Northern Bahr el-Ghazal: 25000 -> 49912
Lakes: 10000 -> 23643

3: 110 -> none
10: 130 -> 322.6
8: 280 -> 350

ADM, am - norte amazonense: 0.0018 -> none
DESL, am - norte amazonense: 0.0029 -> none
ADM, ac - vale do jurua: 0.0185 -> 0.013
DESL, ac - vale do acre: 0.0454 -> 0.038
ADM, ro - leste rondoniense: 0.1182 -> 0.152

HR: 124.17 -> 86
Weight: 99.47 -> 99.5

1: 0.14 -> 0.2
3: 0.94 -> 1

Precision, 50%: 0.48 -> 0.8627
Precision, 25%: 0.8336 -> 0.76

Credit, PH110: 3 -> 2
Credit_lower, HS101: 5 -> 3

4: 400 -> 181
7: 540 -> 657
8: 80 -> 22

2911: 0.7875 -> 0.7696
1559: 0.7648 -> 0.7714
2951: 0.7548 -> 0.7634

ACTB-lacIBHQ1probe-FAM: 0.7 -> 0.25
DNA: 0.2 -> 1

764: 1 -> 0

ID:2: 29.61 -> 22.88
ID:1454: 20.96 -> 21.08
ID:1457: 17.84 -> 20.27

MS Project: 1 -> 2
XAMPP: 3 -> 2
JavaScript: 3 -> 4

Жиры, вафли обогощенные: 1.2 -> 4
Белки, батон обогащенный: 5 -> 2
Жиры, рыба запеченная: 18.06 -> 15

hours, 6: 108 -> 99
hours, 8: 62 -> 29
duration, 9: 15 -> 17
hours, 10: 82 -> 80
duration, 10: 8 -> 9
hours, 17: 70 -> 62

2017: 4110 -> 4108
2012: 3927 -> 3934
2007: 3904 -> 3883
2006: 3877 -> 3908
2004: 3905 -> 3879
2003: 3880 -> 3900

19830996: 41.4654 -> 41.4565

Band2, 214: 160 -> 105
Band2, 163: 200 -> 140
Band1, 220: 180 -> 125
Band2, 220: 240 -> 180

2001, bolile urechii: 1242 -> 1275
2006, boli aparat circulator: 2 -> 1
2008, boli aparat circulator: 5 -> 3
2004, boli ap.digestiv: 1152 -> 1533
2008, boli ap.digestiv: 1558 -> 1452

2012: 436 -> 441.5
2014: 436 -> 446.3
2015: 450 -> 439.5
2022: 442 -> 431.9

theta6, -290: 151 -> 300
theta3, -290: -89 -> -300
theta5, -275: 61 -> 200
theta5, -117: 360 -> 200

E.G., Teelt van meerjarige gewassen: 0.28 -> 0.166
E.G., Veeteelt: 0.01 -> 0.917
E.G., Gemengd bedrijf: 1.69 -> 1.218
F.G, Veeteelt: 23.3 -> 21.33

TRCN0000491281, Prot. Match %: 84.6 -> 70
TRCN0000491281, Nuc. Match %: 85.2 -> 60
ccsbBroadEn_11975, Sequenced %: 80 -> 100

________

> [WORK REQUEST]: Set down the whole of the material, exactly.

> [RESULT]:
Northern Bahr el-Ghazal: 25000 -> 49912
Lakes: 10000 -> 23643

3: 110 -> none
10: 130 -> 322.6
8: 280 -> 350

ADM, am - norte amazonense: 0.0018 -> none
DESL, am - norte amazonense: 0.0029 -> none
ADM, ac - vale do jurua: 0.0185 -> 0.013
DESL, ac - vale do acre: 0.0454 -> 0.038
ADM, ro - leste rondoniense: 0.1182 -> 0.152

HR: 124.17 -> 86
Weight: 99.47 -> 99.5

1: 0.14 -> 0.2
3: 0.94 -> 1

Precision, 50%: 0.48 -> 0.8627
Precision, 25%: 0.8336 -> 0.76

Credit, PH110: 3 -> 2
Credit_lower, HS101: 5 -> 3

4: 400 -> 181
7: 540 -> 657
8: 80 -> 22

2911: 0.7875 -> 0.7696
1559: 0.7648 -> 0.7714
2951: 0.7548 -> 0.7634

ACTB-lacIBHQ1probe-FAM: 0.7 -> 0.25
DNA: 0.2 -> 1

764: 1 -> 0

ID:2: 29.61 -> 22.88
ID:1454: 20.96 -> 21.08
ID:1457: 17.84 -> 20.27

MS Project: 1 -> 2
XAMPP: 3 -> 2
JavaScript: 3 -> 4

Жиры, вафли обогощенные: 1.2 -> 4
Белки, батон обогащенный: 5 -> 2
Жиры, рыба запеченная: 18.06 -> 15

hours, 6: 108 -> 99
hours, 8: 62 -> 29
duration, 9: 15 -> 17
hours, 10: 82 -> 80
duration, 10: 8 -> 9
hours, 17: 70 -> 62

2017: 4110 -> 4108
2012: 3927 -> 3934
2007: 3904 -> 3883
2006: 3877 -> 3908
2004: 3905 -> 3879
2003: 3880 -> 3900

19830996: 41.4654 -> 41.4565

Band2, 214: 160 -> 105
Band2, 163: 200 -> 140
Band1, 220: 180 -> 125
Band2, 220: 240 -> 180

2001, bolile urechii: 1242 -> 1275
2006, boli aparat circulator: 2 -> 1
2008, boli aparat circulator: 5 -> 3
2004, boli ap.digestiv: 1152 -> 1533
2008, boli ap.digestiv: 1558 -> 1452

2012: 436 -> 441.5
2014: 436 -> 446.3
2015: 450 -> 439.5
2022: 442 -> 431.9

theta6, -290: 151 -> 300
theta3, -290: -89 -> -300
theta5, -275: 61 -> 200
theta5, -117: 360 -> 200

E.G., Teelt van meerjarige gewassen: 0.28 -> 0.166
E.G., Veeteelt: 0.01 -> 0.917
E.G., Gemengd bedrijf: 1.69 -> 1.218
F.G, Veeteelt: 23.3 -> 21.33

TRCN0000491281, Prot. Match %: 84.6 -> 70
TRCN0000491281, Nuc. Match %: 85.2 -> 60
ccsbBroadEn_11975, Sequenced %: 80 -> 100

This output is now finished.